→ **ABOUT THIS EXERCISE**
Of all the lines in the entries below, give again exactly those starting at the line containing "4th June, 2026 ｜" and ending at the line containing "privacidade", both ends included, and no others.

Stored records:

++++

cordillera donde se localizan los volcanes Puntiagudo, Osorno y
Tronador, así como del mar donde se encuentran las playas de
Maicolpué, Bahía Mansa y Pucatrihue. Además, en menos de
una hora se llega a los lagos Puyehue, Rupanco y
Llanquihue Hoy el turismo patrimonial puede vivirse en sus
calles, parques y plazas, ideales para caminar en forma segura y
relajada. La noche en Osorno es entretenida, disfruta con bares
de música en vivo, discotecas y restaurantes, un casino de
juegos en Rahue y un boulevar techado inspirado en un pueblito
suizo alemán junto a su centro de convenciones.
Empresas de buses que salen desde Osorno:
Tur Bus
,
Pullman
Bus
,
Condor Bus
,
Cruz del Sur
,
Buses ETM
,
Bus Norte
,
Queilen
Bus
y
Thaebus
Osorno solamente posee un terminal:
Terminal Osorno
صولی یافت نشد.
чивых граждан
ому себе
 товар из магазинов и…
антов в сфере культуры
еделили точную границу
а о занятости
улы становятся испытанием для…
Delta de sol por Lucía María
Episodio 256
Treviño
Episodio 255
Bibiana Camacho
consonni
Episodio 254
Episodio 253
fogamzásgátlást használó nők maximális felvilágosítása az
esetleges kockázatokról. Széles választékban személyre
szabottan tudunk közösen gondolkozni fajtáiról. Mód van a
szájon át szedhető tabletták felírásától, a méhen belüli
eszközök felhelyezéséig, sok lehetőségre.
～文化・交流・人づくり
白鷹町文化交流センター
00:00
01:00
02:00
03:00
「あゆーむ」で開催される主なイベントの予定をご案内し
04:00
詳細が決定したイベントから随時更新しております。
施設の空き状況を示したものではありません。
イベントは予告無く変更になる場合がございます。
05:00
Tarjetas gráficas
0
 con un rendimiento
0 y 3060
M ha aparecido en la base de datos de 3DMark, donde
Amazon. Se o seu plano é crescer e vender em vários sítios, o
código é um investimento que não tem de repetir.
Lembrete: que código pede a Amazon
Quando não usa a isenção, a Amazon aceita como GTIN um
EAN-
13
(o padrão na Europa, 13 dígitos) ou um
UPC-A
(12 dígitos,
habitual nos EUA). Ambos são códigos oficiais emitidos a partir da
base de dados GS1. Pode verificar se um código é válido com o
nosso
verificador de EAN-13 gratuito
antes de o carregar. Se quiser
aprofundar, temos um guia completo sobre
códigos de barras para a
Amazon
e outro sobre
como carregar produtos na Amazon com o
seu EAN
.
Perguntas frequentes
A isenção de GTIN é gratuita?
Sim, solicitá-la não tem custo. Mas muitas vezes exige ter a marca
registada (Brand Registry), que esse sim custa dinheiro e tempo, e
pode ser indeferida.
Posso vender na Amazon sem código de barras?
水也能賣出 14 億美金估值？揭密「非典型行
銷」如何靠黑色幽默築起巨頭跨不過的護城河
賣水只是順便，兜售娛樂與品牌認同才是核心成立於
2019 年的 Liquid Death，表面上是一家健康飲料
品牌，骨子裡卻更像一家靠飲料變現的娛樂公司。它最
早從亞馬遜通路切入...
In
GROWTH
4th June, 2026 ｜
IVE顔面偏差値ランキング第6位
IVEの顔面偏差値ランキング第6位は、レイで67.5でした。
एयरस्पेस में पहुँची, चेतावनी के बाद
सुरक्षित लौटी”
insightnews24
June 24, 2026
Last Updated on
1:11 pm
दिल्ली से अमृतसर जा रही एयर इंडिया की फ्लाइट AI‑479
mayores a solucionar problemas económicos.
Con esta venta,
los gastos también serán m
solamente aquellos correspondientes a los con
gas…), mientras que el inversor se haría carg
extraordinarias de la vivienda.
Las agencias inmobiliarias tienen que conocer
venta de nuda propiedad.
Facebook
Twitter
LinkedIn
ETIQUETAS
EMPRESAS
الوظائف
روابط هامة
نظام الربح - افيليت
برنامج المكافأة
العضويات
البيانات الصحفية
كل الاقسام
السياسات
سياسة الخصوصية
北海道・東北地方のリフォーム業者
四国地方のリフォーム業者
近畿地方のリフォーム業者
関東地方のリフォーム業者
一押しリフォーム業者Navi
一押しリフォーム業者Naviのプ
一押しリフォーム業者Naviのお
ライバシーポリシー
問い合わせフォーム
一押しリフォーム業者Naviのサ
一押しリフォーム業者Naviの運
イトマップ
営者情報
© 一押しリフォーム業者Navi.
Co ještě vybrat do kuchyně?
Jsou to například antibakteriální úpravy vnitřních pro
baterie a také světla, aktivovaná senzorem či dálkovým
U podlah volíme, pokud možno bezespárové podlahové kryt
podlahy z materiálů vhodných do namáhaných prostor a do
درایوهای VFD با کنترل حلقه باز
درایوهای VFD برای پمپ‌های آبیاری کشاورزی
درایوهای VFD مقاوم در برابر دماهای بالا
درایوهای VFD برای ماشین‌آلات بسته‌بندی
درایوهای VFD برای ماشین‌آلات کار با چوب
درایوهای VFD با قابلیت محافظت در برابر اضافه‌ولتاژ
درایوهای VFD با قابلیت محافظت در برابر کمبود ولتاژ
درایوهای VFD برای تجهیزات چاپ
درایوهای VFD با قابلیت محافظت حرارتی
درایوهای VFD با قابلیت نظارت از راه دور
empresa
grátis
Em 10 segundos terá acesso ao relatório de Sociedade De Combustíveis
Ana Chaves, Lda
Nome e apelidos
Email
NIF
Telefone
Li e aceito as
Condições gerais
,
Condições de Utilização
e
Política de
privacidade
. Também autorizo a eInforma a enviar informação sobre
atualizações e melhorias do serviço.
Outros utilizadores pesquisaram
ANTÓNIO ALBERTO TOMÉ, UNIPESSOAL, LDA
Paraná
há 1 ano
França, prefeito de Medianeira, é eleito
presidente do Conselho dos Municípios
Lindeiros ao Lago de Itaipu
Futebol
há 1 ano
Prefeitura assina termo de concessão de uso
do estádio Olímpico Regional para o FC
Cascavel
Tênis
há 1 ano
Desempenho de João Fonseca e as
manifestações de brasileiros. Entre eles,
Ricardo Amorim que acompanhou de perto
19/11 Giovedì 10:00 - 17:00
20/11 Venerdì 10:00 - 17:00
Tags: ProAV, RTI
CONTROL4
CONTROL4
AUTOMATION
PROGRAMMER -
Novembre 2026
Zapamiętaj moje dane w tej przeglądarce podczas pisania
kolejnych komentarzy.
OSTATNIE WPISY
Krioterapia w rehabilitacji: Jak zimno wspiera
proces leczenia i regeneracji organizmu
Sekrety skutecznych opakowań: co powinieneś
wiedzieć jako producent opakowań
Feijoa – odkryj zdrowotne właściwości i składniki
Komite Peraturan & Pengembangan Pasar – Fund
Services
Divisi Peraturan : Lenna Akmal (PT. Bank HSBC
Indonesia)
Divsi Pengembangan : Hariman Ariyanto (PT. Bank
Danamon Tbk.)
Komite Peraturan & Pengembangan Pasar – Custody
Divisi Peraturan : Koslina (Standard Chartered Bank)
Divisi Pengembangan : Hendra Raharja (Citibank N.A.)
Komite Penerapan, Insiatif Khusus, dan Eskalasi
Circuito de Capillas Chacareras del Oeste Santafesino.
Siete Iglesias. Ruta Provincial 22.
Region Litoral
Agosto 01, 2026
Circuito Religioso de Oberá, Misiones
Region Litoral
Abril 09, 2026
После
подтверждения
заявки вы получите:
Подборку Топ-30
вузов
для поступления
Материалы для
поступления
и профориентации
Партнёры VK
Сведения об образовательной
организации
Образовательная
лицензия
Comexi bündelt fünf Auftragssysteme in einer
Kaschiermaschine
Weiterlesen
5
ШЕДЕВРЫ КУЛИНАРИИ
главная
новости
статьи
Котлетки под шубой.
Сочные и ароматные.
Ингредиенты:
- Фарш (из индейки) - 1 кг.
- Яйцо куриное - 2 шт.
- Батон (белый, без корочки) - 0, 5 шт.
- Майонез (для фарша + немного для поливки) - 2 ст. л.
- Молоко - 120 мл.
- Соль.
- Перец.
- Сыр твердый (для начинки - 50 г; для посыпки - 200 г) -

++++

→ **RESULT BELOW**
4th June, 2026 ｜
IVE顔面偏差値ランキング第6位
IVEの顔面偏差値ランキング第6位は、レイで67.5でした。
एयरस्पेस में पहुँची, चेतावनी के बाद
सुरक्षित लौटी”
insightnews24
June 24, 2026
Last Updated on
1:11 pm
दिल्ली से अमृतसर जा रही एयर इंडिया की फ्लाइट AI‑479
mayores a solucionar problemas económicos.
Con esta venta,
los gastos también serán m
solamente aquellos correspondientes a los con
gas…), mientras que el inversor se haría carg
extraordinarias de la vivienda.
Las agencias inmobiliarias tienen que conocer
venta de nuda propiedad.
Facebook
Twitter
LinkedIn
ETIQUETAS
EMPRESAS
الوظائف
روابط هامة
نظام الربح - افيليت
برنامج المكافأة
العضويات
البيانات الصحفية
كل الاقسام
السياسات
سياسة الخصوصية
北海道・東北地方のリフォーム業者
四国地方のリフォーム業者
近畿地方のリフォーム業者
関東地方のリフォーム業者
一押しリフォーム業者Navi
一押しリフォーム業者Naviのプ
一押しリフォーム業者Naviのお
ライバシーポリシー
問い合わせフォーム
一押しリフォーム業者Naviのサ
一押しリフォーム業者Naviの運
イトマップ
営者情報
© 一押しリフォーム業者Navi.
Co ještě vybrat do kuchyně?
Jsou to například antibakteriální úpravy vnitřních pro
baterie a také světla, aktivovaná senzorem či dálkovým
U podlah volíme, pokud možno bezespárové podlahové kryt
podlahy z materiálů vhodných do namáhaných prostor a do
درایوهای VFD با کنترل حلقه باز
درایوهای VFD برای پمپ‌های آبیاری کشاورزی
درایوهای VFD مقاوم در برابر دماهای بالا
درایوهای VFD برای ماشین‌آلات بسته‌بندی
درایوهای VFD برای ماشین‌آلات کار با چوب
درایوهای VFD با قابلیت محافظت در برابر اضافه‌ولتاژ
درایوهای VFD با قابلیت محافظت در برابر کمبود ولتاژ
درایوهای VFD برای تجهیزات چاپ
درایوهای VFD با قابلیت محافظت حرارتی
درایوهای VFD با قابلیت نظارت از راه دور
empresa
grátis
Em 10 segundos terá acesso ao relatório de Sociedade De Combustíveis
Ana Chaves, Lda
Nome e apelidos
Email
NIF
Telefone
Li e aceito as
Condições gerais
,
Condições de Utilização
e
Política de
privacidade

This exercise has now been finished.